Flexible deferred interface

Issue #1418 resolved
Former user created an issue

The idea is simple. In a query you want to defer all the columns that of the mapped object, that are not in a certain list. You don't want to: 1. Do it manually, by deferring each column. Because then, you need to know all of your columns. 1. Write the code that examine the columns in the mapper and defer them if they are not on your "not to defer" list. Because, it's easier to ask the orm to do so.
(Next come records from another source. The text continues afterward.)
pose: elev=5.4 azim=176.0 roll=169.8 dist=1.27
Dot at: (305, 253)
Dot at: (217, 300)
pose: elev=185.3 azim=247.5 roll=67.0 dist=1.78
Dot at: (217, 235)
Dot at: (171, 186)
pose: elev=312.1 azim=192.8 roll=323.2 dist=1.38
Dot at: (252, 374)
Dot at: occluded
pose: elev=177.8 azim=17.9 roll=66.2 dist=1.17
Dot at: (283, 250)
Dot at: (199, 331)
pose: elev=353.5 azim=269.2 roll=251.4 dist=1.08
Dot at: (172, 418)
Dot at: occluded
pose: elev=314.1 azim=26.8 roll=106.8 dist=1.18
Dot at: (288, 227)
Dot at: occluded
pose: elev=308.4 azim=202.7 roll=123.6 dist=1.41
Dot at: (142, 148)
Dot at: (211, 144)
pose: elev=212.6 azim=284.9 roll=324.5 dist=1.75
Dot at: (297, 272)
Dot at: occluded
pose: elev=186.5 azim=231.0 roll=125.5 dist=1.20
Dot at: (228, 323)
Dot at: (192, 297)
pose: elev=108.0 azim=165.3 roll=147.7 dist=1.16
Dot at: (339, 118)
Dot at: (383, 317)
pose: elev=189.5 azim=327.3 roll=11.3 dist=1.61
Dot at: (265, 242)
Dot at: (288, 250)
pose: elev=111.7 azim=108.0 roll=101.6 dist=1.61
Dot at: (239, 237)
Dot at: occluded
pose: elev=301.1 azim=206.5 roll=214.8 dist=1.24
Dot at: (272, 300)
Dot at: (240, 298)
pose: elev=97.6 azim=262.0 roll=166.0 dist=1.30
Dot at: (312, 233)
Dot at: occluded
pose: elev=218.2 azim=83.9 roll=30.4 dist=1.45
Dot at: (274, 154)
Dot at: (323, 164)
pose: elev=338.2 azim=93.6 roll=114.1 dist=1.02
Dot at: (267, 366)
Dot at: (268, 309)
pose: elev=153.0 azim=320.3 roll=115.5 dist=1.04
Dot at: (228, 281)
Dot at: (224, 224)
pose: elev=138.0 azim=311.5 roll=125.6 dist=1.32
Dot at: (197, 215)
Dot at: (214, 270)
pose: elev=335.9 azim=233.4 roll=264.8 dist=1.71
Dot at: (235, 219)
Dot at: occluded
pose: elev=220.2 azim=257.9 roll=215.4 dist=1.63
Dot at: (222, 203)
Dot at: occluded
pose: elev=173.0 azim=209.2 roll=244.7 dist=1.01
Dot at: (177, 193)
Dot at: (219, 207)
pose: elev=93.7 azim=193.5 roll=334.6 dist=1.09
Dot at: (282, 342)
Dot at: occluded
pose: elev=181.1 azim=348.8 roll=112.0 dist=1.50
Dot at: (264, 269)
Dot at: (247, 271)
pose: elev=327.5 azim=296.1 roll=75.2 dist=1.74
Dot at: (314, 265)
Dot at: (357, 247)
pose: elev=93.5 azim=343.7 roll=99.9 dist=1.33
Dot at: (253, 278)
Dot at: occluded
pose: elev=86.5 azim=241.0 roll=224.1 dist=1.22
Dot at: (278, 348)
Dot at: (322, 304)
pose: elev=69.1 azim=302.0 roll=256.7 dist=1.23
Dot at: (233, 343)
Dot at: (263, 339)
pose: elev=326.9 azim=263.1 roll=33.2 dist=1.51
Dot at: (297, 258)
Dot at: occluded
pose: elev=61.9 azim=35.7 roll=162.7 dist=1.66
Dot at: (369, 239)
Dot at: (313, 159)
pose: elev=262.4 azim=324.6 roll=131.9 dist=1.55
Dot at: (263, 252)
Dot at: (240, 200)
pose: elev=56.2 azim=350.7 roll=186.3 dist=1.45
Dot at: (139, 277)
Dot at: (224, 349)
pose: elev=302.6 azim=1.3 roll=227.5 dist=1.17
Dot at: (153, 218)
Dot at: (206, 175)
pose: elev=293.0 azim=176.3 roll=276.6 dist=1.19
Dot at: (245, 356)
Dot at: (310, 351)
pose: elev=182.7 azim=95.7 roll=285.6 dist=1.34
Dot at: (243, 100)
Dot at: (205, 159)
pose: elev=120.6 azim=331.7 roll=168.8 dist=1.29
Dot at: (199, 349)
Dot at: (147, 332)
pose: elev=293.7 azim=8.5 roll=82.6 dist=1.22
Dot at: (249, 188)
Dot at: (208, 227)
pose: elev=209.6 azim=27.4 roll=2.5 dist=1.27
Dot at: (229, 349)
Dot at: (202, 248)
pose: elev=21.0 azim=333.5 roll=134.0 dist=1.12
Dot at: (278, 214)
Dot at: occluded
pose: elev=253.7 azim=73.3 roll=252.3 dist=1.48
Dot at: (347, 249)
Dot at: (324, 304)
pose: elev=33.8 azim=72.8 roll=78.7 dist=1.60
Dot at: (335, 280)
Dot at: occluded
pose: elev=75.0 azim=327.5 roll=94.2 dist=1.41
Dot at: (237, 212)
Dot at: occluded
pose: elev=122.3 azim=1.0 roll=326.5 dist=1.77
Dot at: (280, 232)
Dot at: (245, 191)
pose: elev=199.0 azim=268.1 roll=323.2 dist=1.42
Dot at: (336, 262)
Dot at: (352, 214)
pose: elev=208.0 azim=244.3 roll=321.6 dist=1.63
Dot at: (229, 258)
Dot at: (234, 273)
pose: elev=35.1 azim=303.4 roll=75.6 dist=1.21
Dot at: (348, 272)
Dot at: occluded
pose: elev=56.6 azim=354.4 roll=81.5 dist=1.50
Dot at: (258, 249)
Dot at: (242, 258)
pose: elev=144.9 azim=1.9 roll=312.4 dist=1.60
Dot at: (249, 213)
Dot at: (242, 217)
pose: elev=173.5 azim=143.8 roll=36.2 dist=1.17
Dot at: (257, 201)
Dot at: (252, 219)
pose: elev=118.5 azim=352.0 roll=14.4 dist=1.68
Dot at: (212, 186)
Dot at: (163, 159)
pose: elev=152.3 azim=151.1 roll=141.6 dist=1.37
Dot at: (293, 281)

The use-case is the following: You're writing a script that should be very efficient. In the script you need to load a certain mapped object, but you know that you only need some of its column attributes. Because it's a very efficient script, you want to defer all of those column attributes that aren't important for the script to work. You can query only the attributes that you're interested with (without querying for the entire object) - but you really would prefer to get your mapped object - with all it's relations and functions in place. The reason that the deferring of the columns is not done in the mapper itself, is that you're using the same mapper that is used by other parts of the applications - which are interested in different columns than your script does. With no other choise, you decide and defer all the other columns.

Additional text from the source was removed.